Nicolas Steinwender (Stadtwerke Wörgl GmbH), Mag. (FH) Reinhard Jennewein (Stadtwerke Wörgl GmbH), Josef Haaser (Bgm. Angath),Walter Osl (Bgm. Angerberg), Martinz Dieter (Bgm. Gemeinde Mariastein), Philipp Raggl (LWL Competence Center) (Foto: Mallaun)

Das Glasfasernetz wurde am 22. Juni offiziell in Betrieb genommen

BEZIRK. Die Wichtigkeit und Bedeutung einer regionalen Breitband-Infrastruktur ist nicht nur für die Wirtschaft, sondern auch für Kommunen und Privatpersonen unumstritten.
In der heutigen Zeit mit vernetzten Computern, Laptops, TV-Geräten und Smartphones wird ausreichende Bandbreite auf Basis von herkömmlichen „Kupferkabel- & Funknetzlösungen“ immer mehr zum Problem. Die Antwort darauf ist das Zukunftsmedium Glasfaser. Was früher ein flächendeckendes Telefonnetz oder der Straßen- und Güterwegebau für den ländlichen Raum war, sind heute ultraschnelle Datenleitungen.

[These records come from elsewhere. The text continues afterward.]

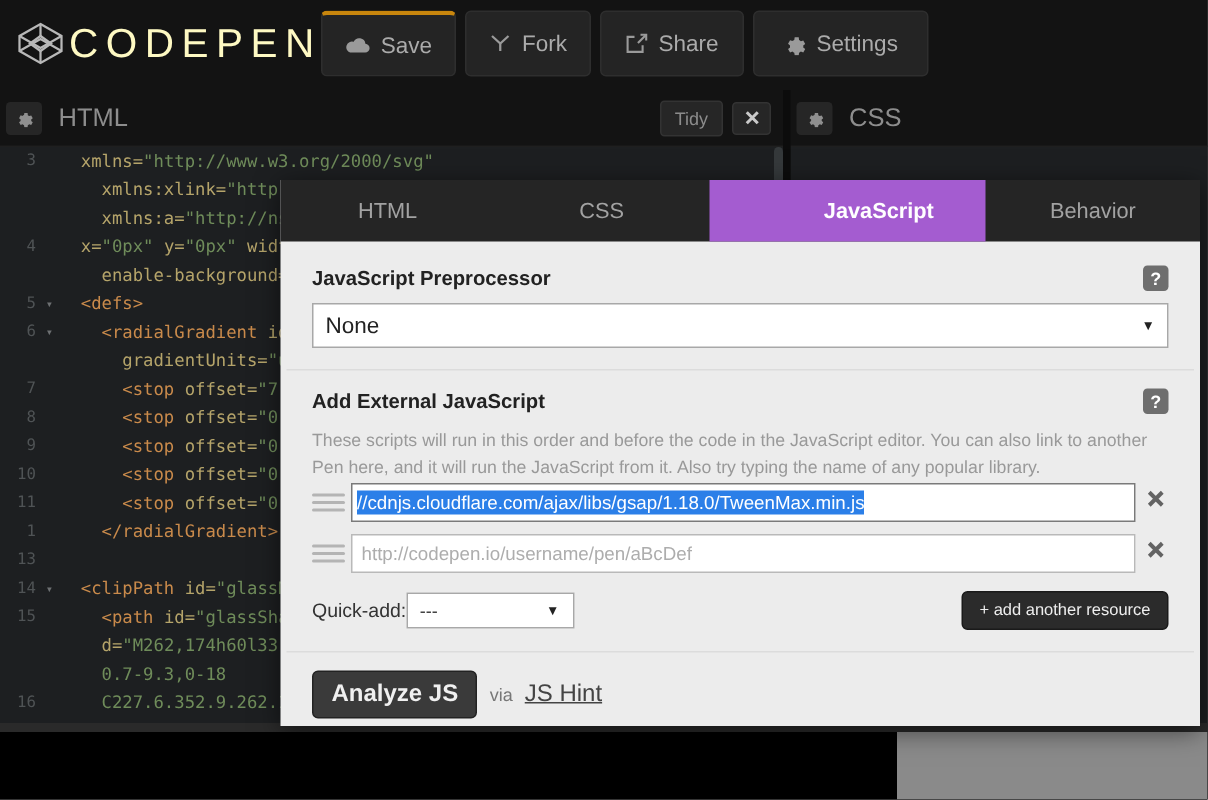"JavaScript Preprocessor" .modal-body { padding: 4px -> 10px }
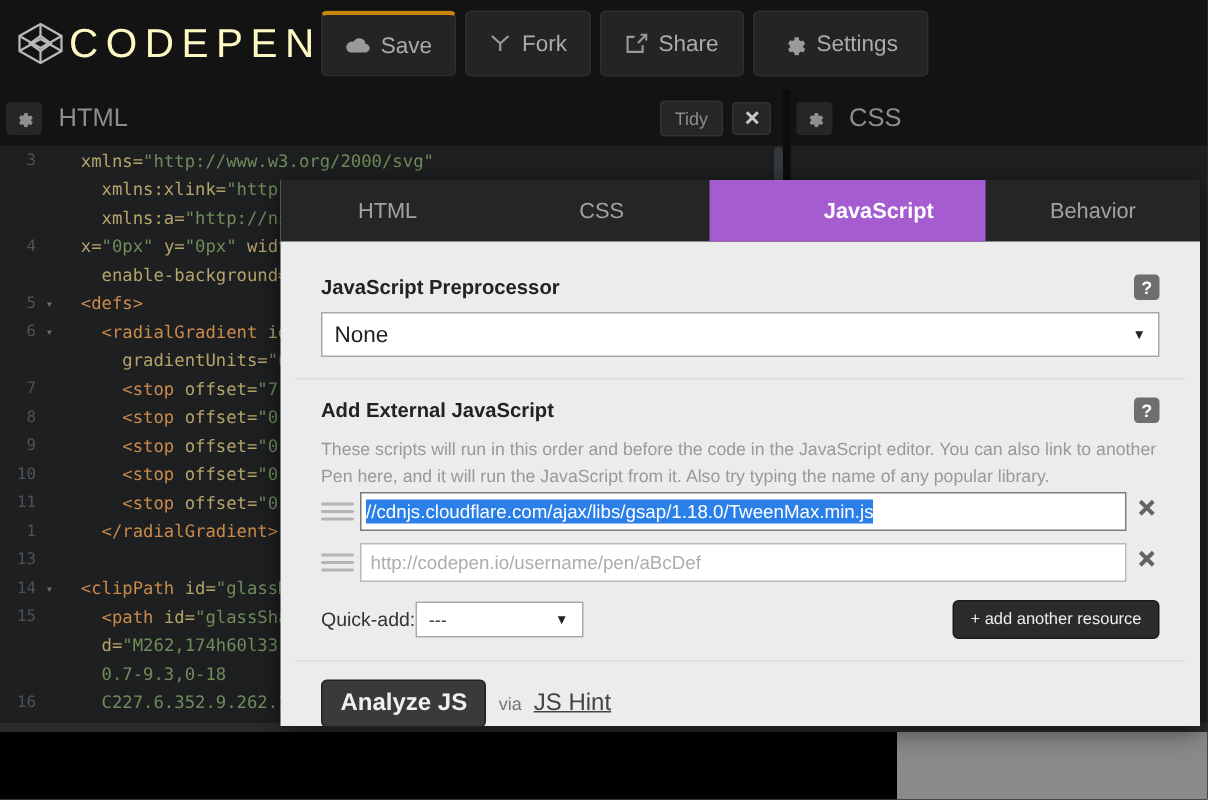"http://codepen.io/username/pen/aBcDef" .ph { margin-left: none -> 32px }
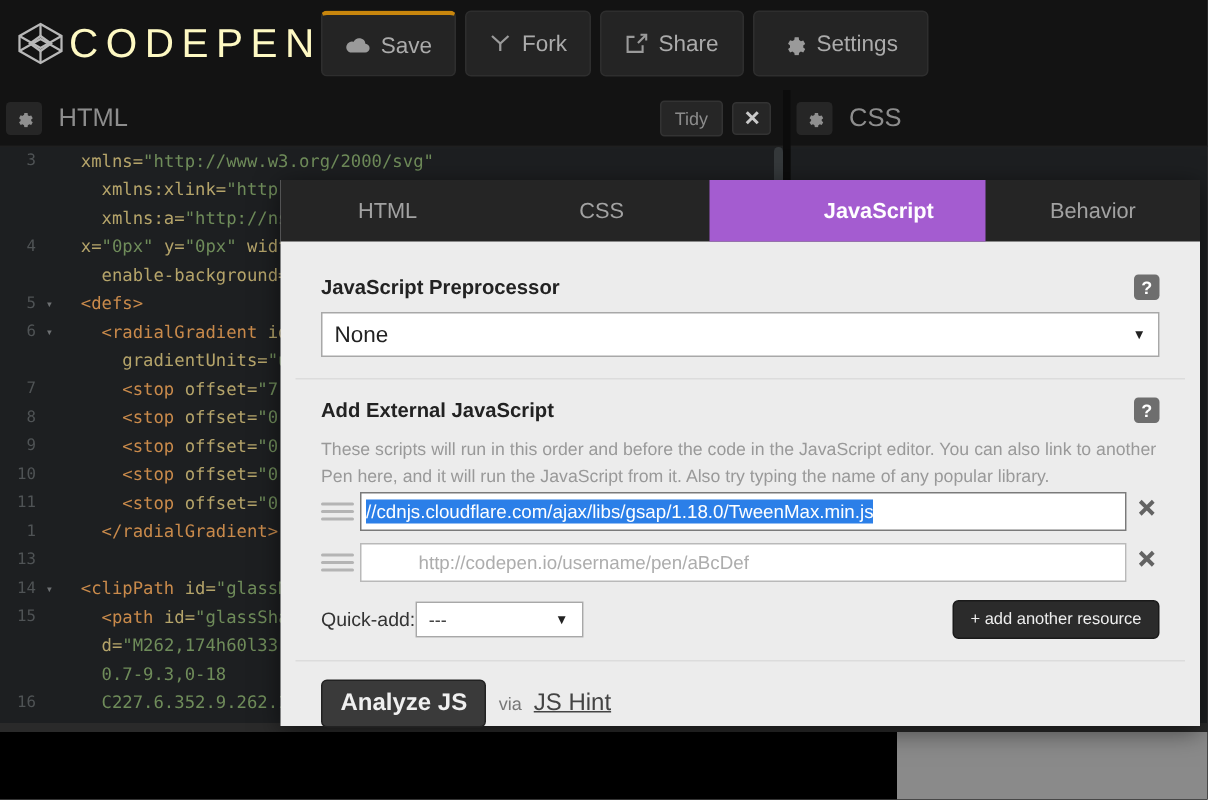"Quick-add:" .qa-label { margin-right: 0 -> 7px }
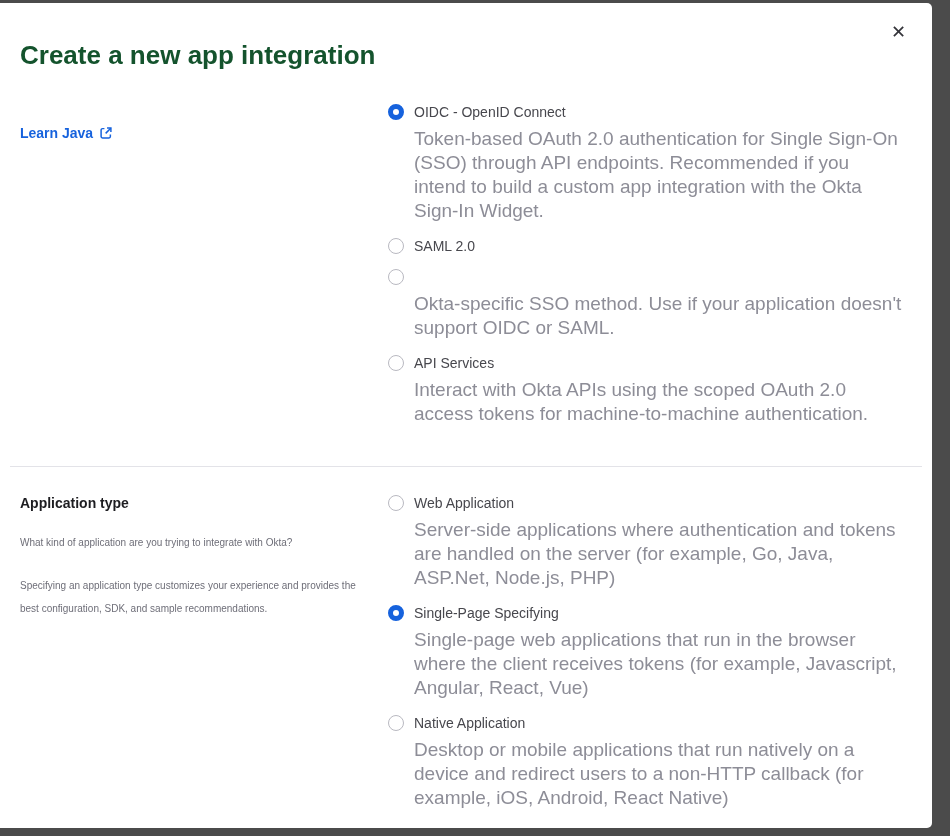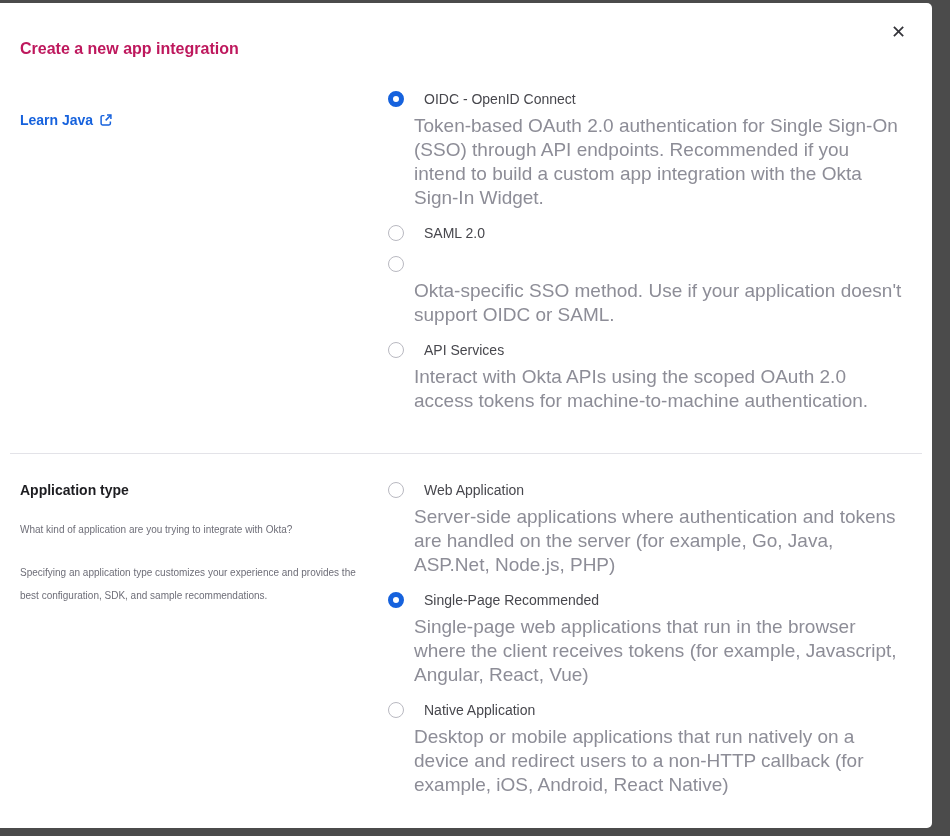"Create a new app integration" .modal-title { color: #be185d -> #14532d; font-size: 16px -> 26px }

Diesem Grundsatz folgend haben die Gemeinden Angath, Angerberg und Mariastein den Bau eines Glasfasernetzes beschlossen. Die Firma LWL Competence Center aus Landeck wurde mit der Konzeption und Planung der Glasfasernetzes beauftragt und die Stadtwerke Wörgl GmbH als kompetenter Partner mit dem Betrieb der Glasfasernetze ins Boot geholt.

Im Rahmen eines umfassenden Breitbandplanes starteten im Juli 2015 die Bauarbeiten. Die ersten Haushalte und Gewerbebetriebe profitieren seit Juni 2016 von einem Highspeed-Internet mit Datenraten bis zu 250 Mbit/s und hochauflösendem Kabelfernsehen.